* [Directions]
A) According to the networking text, what does BNI charge for a year's membership?
B) Rewrite the networking text from "BNI has been" up to and including "country in Europe.", swapping "Ireland" for "Scotland".

Research indicates that 98% of people say they get a lot of business through word of mouth, Hart said, but only 3% have a strategy for it.

The network helps members to focus on actively generating business through word of mouth.

BNI has been in Ireland for 15 years and charges €600 for a year’s membership.

Its Irish members seem to have taken to it with gusto — Hart says the Irish typically generate 30% more business per member than any other country in Europe.

The average figure earned by Irish members through BNI referrals is up this year, to €55,000 (from €46,000 last year).

“I think at this stage people are tired of the recession and are starting to think creatively about how to start building their business again, and networking is part of that,” said Hart.

Networking worked for Rani Dabrai, who set up her “virtual assistant” business, Miss Moneypenny, in 2008 in Newcastle West, Co Limerick. For the first six months, though, the business performed poorly.

“When a friend suggested joining a network group I had to raid the coppers jar to do it,” she recalled.

“I was broke, I was dejected and the business was going nowhere.”

Miss Moneypenny now employs six people and has more than 200 regular clients.

* [Supplied data]
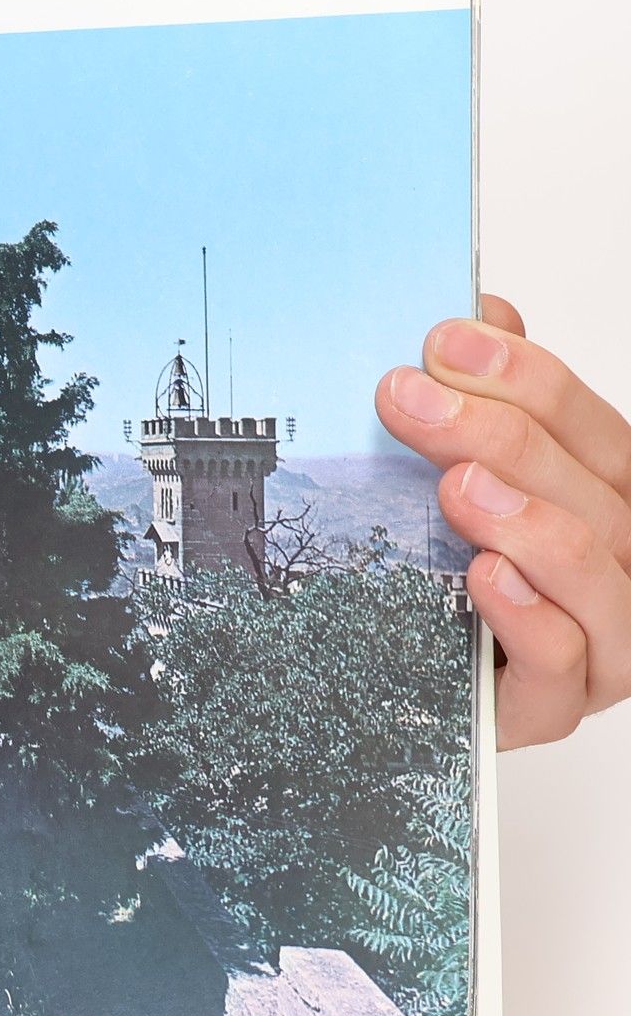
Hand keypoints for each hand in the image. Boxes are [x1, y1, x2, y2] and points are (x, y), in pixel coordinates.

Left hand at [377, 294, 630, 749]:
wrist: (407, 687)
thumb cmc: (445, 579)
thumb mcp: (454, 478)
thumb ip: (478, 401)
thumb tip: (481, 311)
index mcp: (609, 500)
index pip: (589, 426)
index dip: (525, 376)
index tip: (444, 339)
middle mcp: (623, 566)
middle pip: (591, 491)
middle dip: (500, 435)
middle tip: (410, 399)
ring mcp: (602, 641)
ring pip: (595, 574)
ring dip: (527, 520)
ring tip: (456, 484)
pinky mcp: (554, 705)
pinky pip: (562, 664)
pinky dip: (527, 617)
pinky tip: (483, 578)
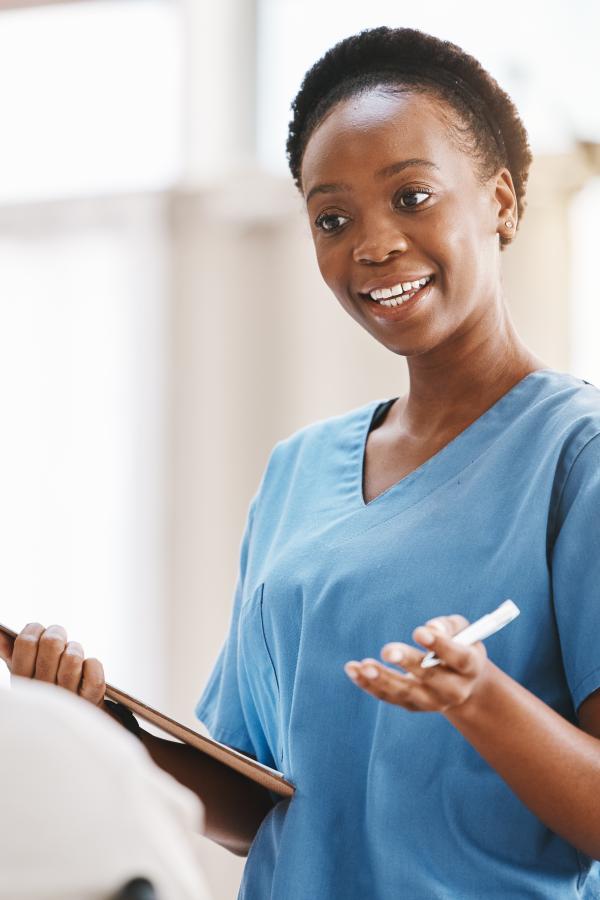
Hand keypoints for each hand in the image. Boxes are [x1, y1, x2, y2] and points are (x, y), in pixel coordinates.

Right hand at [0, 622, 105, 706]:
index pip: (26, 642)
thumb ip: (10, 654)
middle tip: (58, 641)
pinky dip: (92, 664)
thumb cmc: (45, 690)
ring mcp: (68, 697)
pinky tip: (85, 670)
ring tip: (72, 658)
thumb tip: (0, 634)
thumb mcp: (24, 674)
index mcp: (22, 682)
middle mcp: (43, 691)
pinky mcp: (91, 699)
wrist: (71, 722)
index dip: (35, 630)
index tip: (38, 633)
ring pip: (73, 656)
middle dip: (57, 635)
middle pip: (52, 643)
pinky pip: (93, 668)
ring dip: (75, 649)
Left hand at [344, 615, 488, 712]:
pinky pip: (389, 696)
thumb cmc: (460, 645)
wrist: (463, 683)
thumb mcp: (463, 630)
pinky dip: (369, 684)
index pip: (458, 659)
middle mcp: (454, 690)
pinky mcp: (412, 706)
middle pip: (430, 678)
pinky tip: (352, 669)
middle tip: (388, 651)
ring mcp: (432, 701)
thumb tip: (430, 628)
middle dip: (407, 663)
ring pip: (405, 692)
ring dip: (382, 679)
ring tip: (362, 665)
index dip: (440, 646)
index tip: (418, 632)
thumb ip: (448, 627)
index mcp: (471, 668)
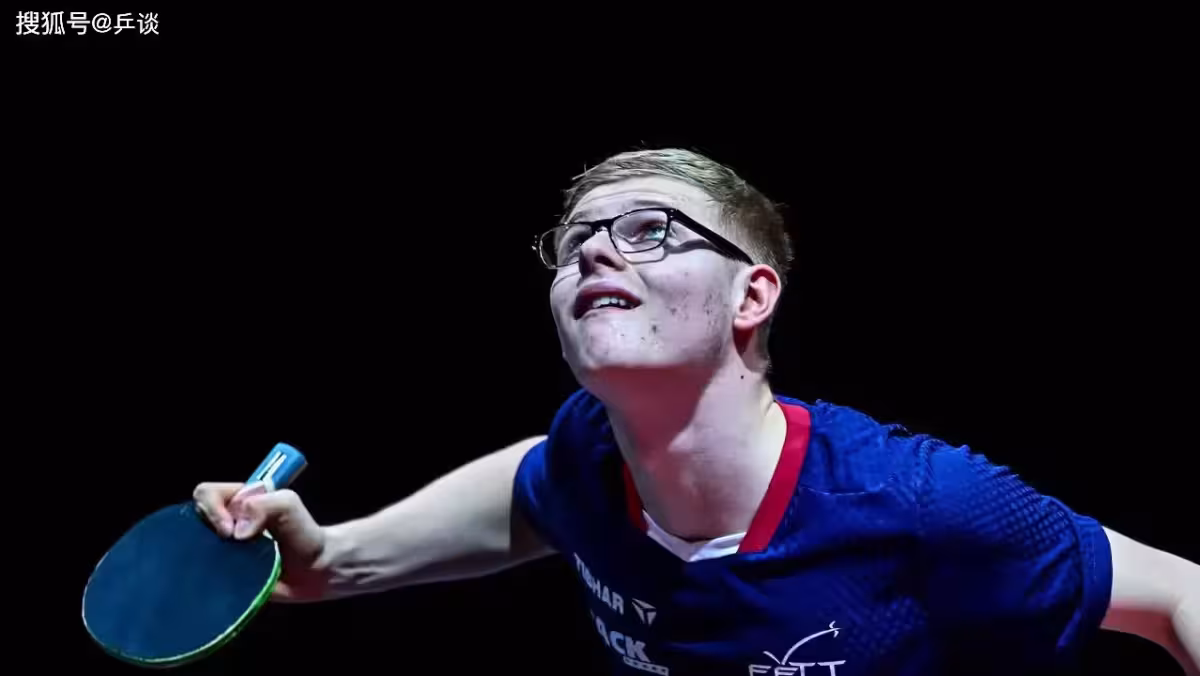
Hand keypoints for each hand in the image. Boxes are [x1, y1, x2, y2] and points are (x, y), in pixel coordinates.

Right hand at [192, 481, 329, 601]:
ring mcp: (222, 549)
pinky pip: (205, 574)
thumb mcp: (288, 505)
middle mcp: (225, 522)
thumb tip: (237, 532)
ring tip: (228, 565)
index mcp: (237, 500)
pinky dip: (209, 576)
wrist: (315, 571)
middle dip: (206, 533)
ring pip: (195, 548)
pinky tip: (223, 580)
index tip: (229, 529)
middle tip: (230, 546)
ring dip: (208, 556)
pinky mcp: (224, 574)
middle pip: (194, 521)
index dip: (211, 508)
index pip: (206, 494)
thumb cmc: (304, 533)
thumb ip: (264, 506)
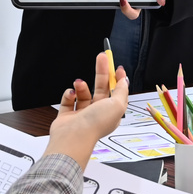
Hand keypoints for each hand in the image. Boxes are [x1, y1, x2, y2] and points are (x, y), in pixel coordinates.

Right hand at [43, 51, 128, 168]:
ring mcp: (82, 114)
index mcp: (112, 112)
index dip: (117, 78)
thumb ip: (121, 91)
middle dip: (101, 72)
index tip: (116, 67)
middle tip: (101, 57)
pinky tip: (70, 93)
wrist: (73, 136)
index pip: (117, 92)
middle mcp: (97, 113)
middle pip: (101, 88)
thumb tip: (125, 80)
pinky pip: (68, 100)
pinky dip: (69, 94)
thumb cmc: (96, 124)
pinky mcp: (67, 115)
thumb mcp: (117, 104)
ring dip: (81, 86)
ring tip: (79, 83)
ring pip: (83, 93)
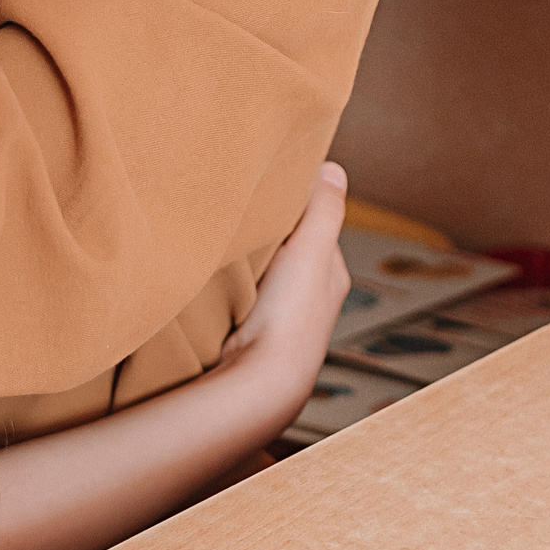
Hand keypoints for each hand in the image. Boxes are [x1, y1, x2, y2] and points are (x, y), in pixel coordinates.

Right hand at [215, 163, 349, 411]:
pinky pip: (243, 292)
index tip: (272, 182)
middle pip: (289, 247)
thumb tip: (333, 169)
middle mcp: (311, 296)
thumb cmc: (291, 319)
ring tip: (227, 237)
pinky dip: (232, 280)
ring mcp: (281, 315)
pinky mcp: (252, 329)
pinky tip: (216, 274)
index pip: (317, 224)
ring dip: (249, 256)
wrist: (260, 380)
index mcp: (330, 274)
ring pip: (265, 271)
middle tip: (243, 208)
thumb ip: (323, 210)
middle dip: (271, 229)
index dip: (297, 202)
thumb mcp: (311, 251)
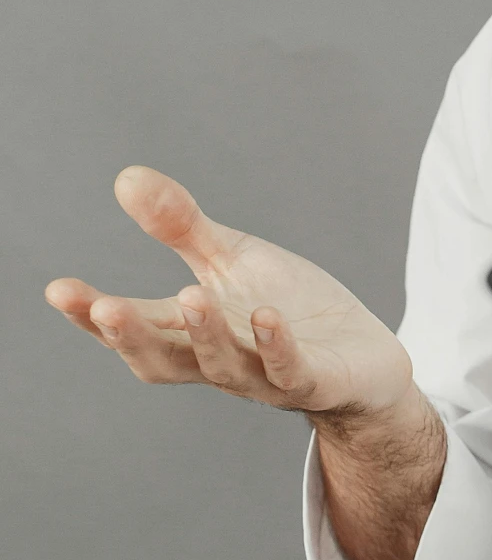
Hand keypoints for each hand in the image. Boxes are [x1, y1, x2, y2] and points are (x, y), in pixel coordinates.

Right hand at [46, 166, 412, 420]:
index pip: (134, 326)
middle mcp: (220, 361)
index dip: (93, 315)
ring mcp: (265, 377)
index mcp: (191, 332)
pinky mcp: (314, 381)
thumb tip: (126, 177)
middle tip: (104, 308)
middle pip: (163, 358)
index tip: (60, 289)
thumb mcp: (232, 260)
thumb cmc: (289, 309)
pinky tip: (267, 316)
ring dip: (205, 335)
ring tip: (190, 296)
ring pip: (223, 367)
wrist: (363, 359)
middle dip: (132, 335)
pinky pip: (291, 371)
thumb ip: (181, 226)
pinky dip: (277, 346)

* [Answers by item number]
A) €600

B)
BNI has been in Scotland for 15 years and charges €600 for a year’s membership.

Its Irish members seem to have taken to it with gusto — Hart says the Irish typically generate 30% more business per member than any other country in Europe.